* [Exercise details]: Turn every line of the items below into a Markdown table with the columns "No." and "Text", numbering the rows and skipping blank lines. Leave the pictures out of your answer.

Collected data entries:

........

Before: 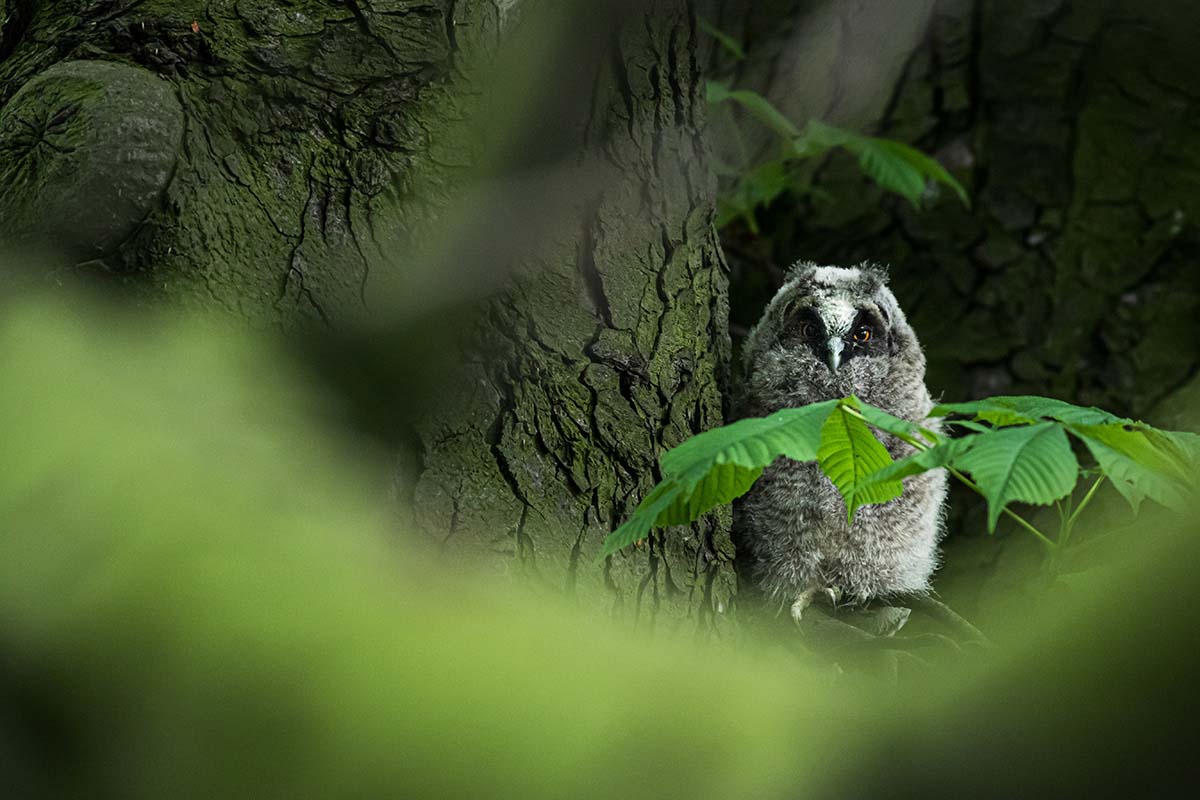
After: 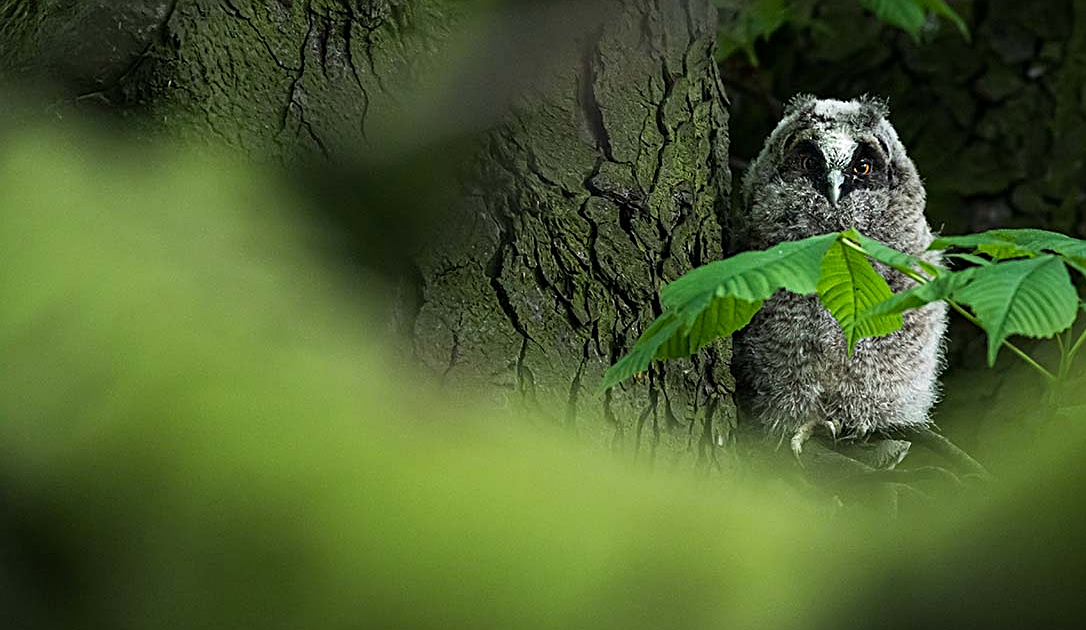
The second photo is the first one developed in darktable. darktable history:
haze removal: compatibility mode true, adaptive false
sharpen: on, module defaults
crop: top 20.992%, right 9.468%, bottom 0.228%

........

* [Correct result]:
| No. | Text |
|---|---|
| 1 | Before:  |
| 2 | After:  |
| 3 | The second photo is the first one developed in darktable. darktable history: |
| 4 | haze removal: compatibility mode true, adaptive false |
| 5 | sharpen: on, module defaults |
| 6 | crop: top 20.992%, right 9.468%, bottom 0.228% |